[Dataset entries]

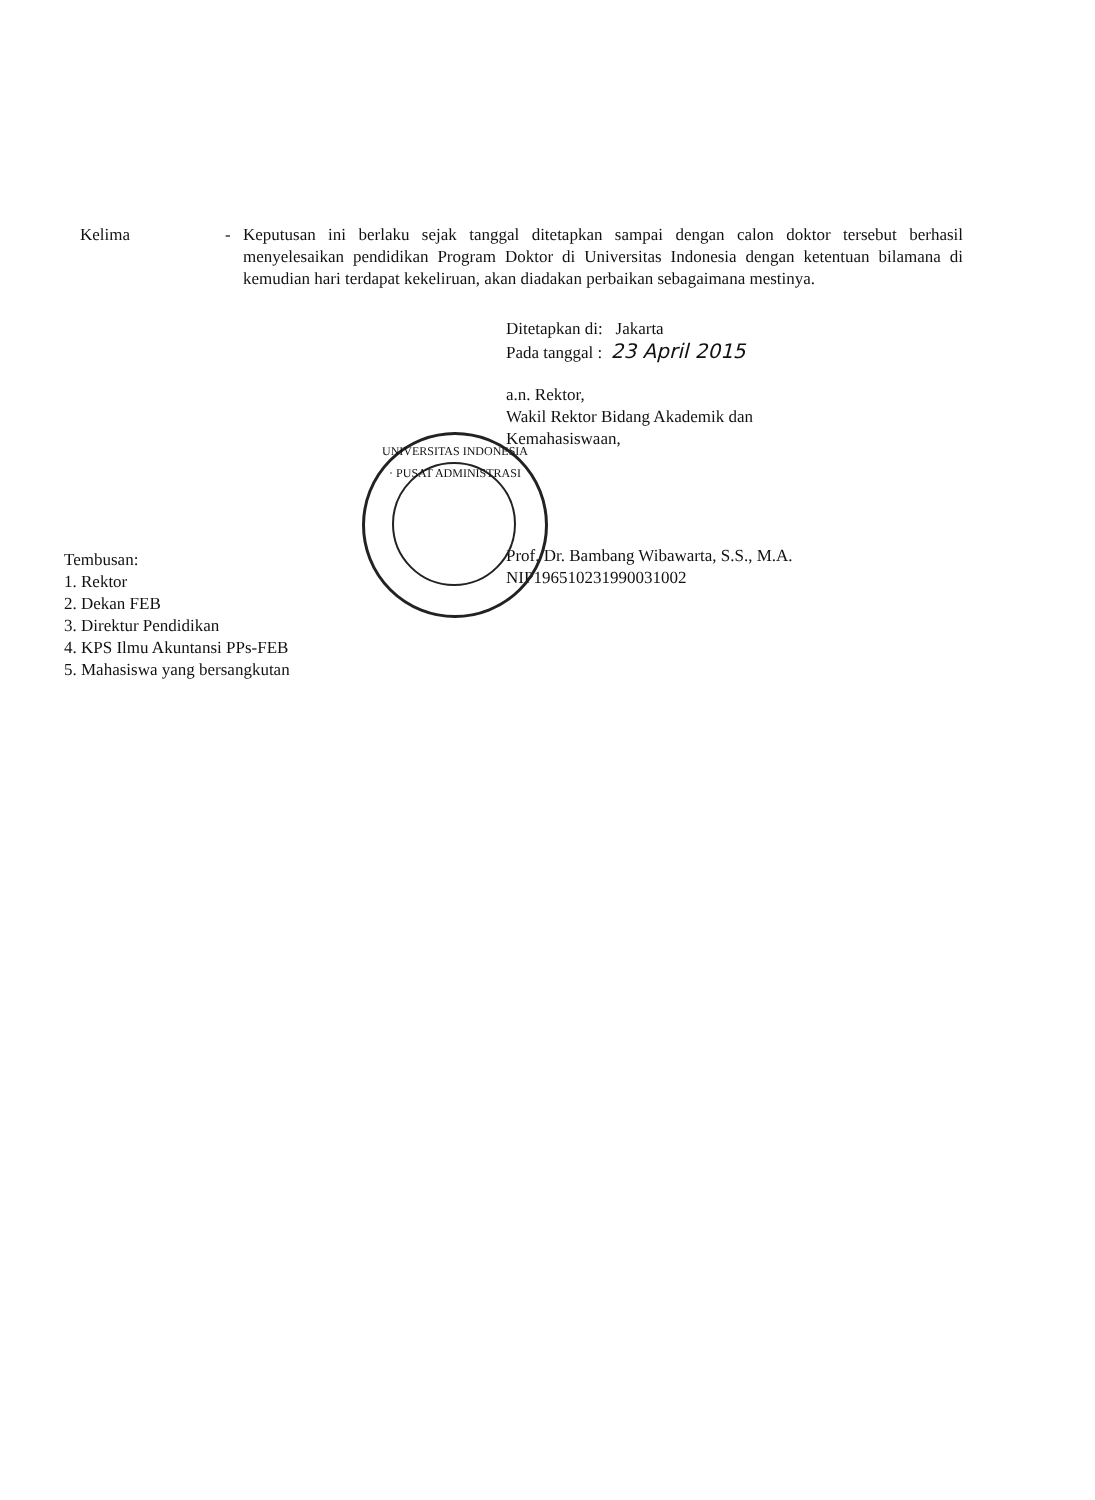Kelima - Keputusan ini berlaku sejak tanggal ditetapkan sampai dengan calon doktor tersebut berhasil menyelesaikan pendidikan Program Doktor di Universitas Indonesia dengan ketentuan bilamana di kemudian hari terdapat kekeliruan, akan diadakan perbaikan sebagaimana mestinya.
Ditetapkan di: Jakarta
Pada tanggal : 23 April 2015
a.n. Rektor,
Wakil Rektor Bidang Akademik dan
Kemahasiswaan,
Prof. Dr. Bambang Wibawarta, S.S., M.A.
NIP196510231990031002
UNIVERSITAS INDONESIA · PUSAT ADMINISTRASI
Tembusan:
1. Rektor
2. Dekan FEB
3. Direktur Pendidikan
4. KPS Ilmu Akuntansi PPs-FEB
5. Mahasiswa yang bersangkutan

> Problem requirements: Copy out the lines above that hold the string "Rektor".

> Answer area:
a.n. Rektor,
Wakil Rektor Bidang Akademik dan
1. Rektor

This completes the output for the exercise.